(Data extract Opens)

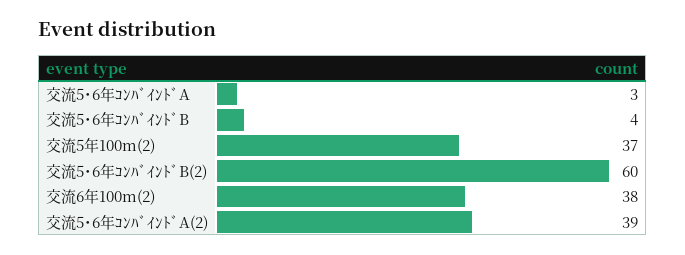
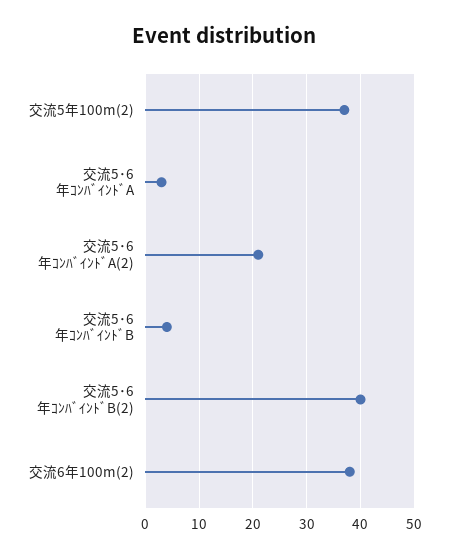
交流5･6年ｺﾝﾊﾞｲﾝﾄﾞB(2): 60 -> 40
交流5･6年ｺﾝﾊﾞｲﾝﾄﾞA(2): 39 -> 20

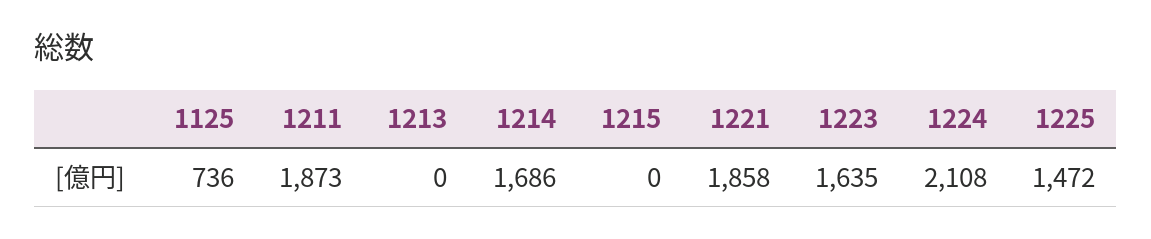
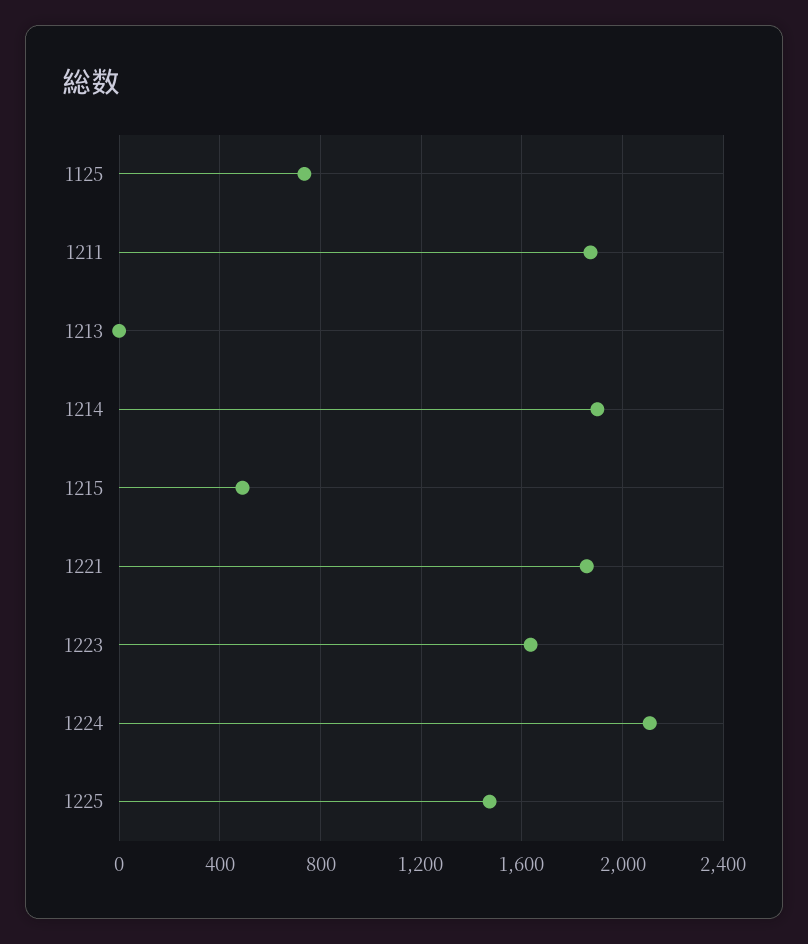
1214: 1686 -> 1900
1215: 0 -> 500

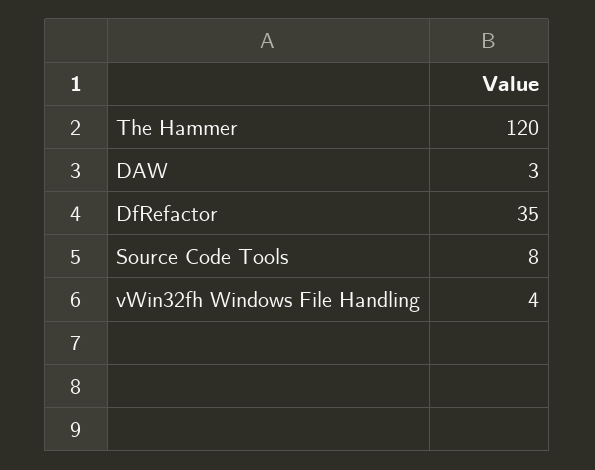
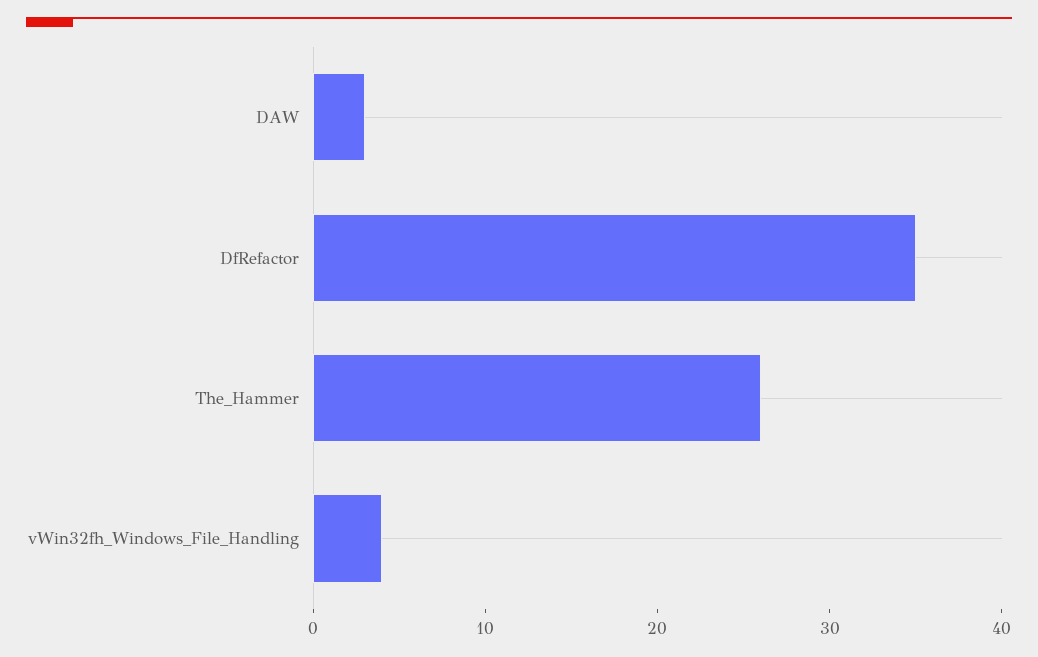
The Hammer: 120 -> 26
Source Code Tools: 8 -> none

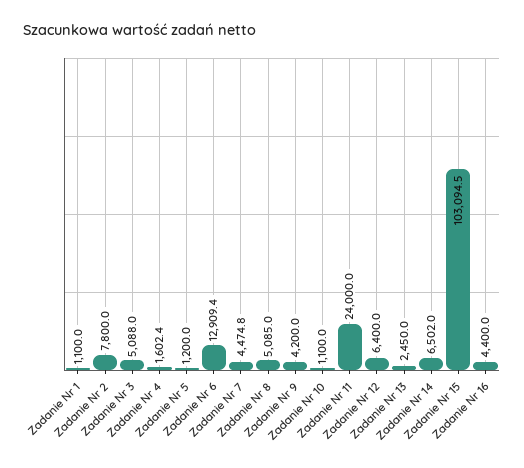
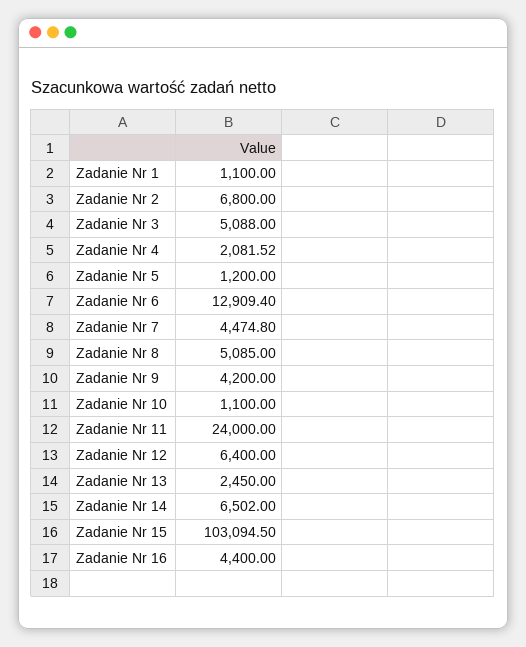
Zadanie Nr 2: 7800 -> 6800
Zadanie Nr 4: 1602.4 -> 2081.52

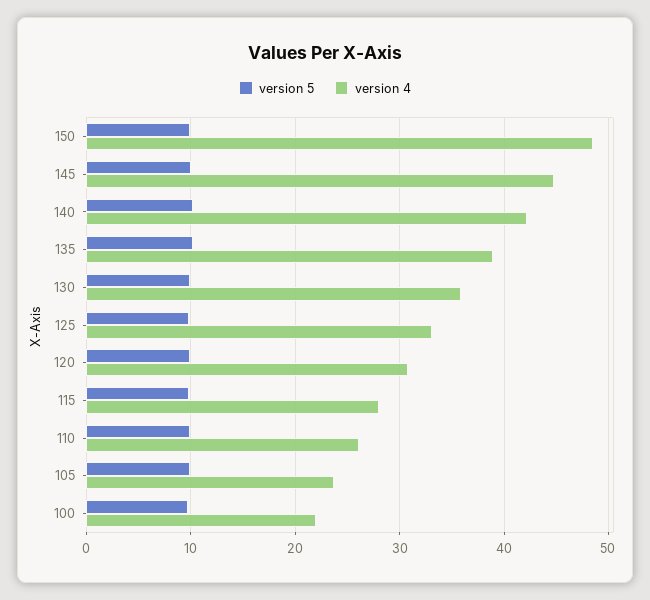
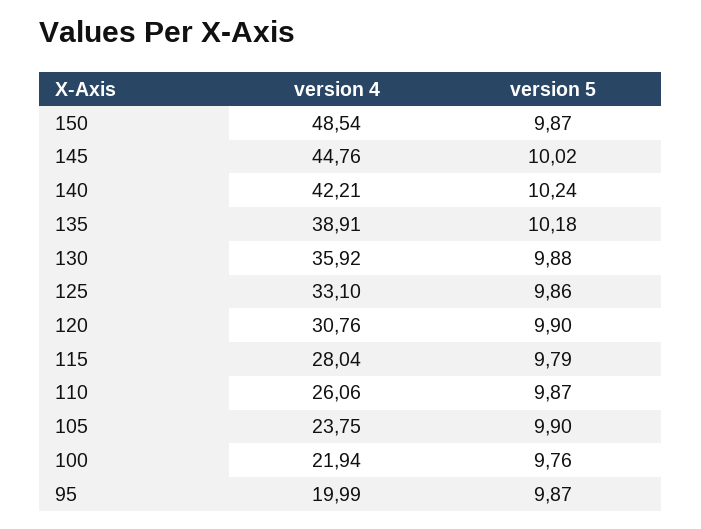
version 4, 95: none -> 19.99
version 5, 95: none -> 9.87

(Data extract Closes)

The task:
Locate the line containing "交流5･6年ｺﾝﾊﾞｲﾝﾄﾞA(2): 39 -> 20" in the material above, then repeat it and every later line exactly, with no pictures.

Answer space:
交流5･6年ｺﾝﾊﾞｲﾝﾄﾞA(2): 39 -> 20

1214: 1686 -> 1900
1215: 0 -> 500

The Hammer: 120 -> 26
Source Code Tools: 8 -> none

Zadanie Nr 2: 7800 -> 6800
Zadanie Nr 4: 1602.4 -> 2081.52

version 4, 95: none -> 19.99
version 5, 95: none -> 9.87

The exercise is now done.